As of February 24, 2025, the Ethereum ETF market has seen a decrease in assets under management (AUM), now standing at $10 billion. This is accompanied by an outflow of $29.80 million, reflecting the ongoing demand and shifts in the cryptocurrency investment landscape. Among the most well-known Ethereum ETFs on the market are the iShares Ethereum Trust ETF (ETHA) and Fidelity Ethereum Fund (FETH) in the spot category, and the ProShares Ether ETF (AETH) and VanEck Ethereum Strategy ETF (EETH) in the futures options. ETFs provide a useful and regulated means of investing in cryptocurrencies, and this indicates that Ethereum is becoming more popular.
Bitcoin ETFs are also having a significant influence on the cryptocurrency investing sector, along with Ethereum. As on February 24, 2025, Bitcoin ETFs have amassed $114 billion in AUM, despite a net outflow of $347.80 million. The approval of spot Bitcoin ETFs in January 2024 has provided direct exposure to Bitcoin’s price enhancing transparency and investment efficiency.
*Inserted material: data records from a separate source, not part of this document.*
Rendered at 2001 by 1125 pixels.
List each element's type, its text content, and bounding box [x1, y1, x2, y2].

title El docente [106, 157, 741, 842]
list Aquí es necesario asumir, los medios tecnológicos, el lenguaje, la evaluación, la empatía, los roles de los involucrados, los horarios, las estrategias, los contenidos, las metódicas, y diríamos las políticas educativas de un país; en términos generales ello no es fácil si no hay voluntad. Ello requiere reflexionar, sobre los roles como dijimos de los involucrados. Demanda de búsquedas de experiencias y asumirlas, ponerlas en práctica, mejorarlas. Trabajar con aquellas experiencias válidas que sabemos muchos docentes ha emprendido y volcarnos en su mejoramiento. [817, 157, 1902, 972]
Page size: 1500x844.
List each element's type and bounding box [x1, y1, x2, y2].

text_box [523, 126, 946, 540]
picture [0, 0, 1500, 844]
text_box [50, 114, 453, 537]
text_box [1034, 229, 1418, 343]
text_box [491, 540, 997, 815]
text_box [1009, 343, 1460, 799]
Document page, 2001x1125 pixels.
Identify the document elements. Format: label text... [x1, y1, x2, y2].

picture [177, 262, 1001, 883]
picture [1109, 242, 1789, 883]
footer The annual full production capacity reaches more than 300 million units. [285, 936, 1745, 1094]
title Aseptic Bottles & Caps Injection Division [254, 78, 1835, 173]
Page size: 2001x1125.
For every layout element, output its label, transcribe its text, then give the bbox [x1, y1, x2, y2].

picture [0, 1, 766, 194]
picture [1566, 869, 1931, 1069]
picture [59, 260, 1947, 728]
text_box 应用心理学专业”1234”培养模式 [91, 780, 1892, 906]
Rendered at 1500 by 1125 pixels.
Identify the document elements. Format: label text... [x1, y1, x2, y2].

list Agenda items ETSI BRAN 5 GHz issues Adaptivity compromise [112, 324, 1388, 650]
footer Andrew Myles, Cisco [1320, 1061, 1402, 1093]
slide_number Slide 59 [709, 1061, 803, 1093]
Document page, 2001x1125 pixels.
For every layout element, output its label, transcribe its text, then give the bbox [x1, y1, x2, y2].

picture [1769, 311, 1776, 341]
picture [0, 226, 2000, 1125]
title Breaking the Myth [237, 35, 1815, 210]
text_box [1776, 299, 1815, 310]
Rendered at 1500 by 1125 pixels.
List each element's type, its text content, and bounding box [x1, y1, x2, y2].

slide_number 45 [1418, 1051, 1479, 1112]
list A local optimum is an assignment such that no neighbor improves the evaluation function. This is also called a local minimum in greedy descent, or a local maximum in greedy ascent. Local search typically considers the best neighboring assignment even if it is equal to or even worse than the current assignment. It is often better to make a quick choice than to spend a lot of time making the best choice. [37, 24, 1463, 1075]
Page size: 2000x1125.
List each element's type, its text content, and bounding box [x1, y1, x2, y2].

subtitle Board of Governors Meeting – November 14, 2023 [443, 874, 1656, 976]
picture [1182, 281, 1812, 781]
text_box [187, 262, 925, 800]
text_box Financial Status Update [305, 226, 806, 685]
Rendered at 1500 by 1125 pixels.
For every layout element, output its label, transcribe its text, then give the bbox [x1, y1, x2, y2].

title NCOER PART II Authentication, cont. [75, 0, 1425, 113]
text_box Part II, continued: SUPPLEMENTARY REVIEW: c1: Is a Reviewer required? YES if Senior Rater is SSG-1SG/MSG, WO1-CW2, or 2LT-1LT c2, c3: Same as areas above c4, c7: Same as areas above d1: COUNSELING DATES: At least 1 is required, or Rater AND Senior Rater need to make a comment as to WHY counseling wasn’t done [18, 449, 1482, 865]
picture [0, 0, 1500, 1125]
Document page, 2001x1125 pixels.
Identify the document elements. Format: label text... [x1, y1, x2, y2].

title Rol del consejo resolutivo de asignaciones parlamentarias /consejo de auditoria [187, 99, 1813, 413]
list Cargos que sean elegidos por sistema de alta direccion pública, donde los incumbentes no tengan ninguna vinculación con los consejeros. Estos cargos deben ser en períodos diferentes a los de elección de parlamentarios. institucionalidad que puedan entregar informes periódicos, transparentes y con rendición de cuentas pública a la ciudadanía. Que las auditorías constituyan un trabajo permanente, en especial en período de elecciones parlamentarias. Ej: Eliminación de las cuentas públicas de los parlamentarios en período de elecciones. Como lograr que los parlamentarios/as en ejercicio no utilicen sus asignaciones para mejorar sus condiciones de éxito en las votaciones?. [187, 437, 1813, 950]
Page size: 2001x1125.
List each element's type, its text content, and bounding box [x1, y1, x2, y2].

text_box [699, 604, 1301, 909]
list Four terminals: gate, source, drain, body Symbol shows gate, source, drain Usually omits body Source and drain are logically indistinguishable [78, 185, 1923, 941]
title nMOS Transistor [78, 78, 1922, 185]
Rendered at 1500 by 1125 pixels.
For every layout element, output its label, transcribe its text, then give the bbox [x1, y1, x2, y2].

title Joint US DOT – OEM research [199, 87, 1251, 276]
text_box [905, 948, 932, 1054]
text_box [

Similarly, Ethereum’s spot ETFs were approved in May 2024, further solidifying the cryptocurrency market’s growth. The approval of both Bitcoin and Ethereum spot ETFs marks an important development in the crypto investment market, attracting broader institutional participation and elevating the standing of both assets. While Bitcoin and Ethereum are the only cryptocurrencies with approved spot ETFs, other digital assets like Solana, Litecoin, and Cardano may also come up with similar offerings in the future.
Ethereum’s Future
When considering Ethereum’s future possibilities, a number of factors come into action that might influence its course.
Edul Patel, co-founder and CEO of Mudrex, shares his insights. “Ethereum has gained over 45 per cent in 2024, reaching a high of $4,100 during the bull run. While ETH did not see much price momentum, it has immense potential to reclaim its highs, driven by increasing adoption of Layer 2 solutions like Base and Starknet. Ethereum’s ability to innovate through Ethereum 2.0 and maintain scalability and efficiency will impact its price in the coming months,” he says.
He further emphasises the importance of diversification in investors’ portfolios.
“Ethereum ETF inflows are also gaining momentum, as it closed the year 2024 with over $12.11 billion in AUM, showing healthy confidence from institutional investors, as well. While having exposure to ETH, it is important that investors diversify their portfolios with other stable assets like Bitcoin, Solana, and others for better risk-adjusted returns.”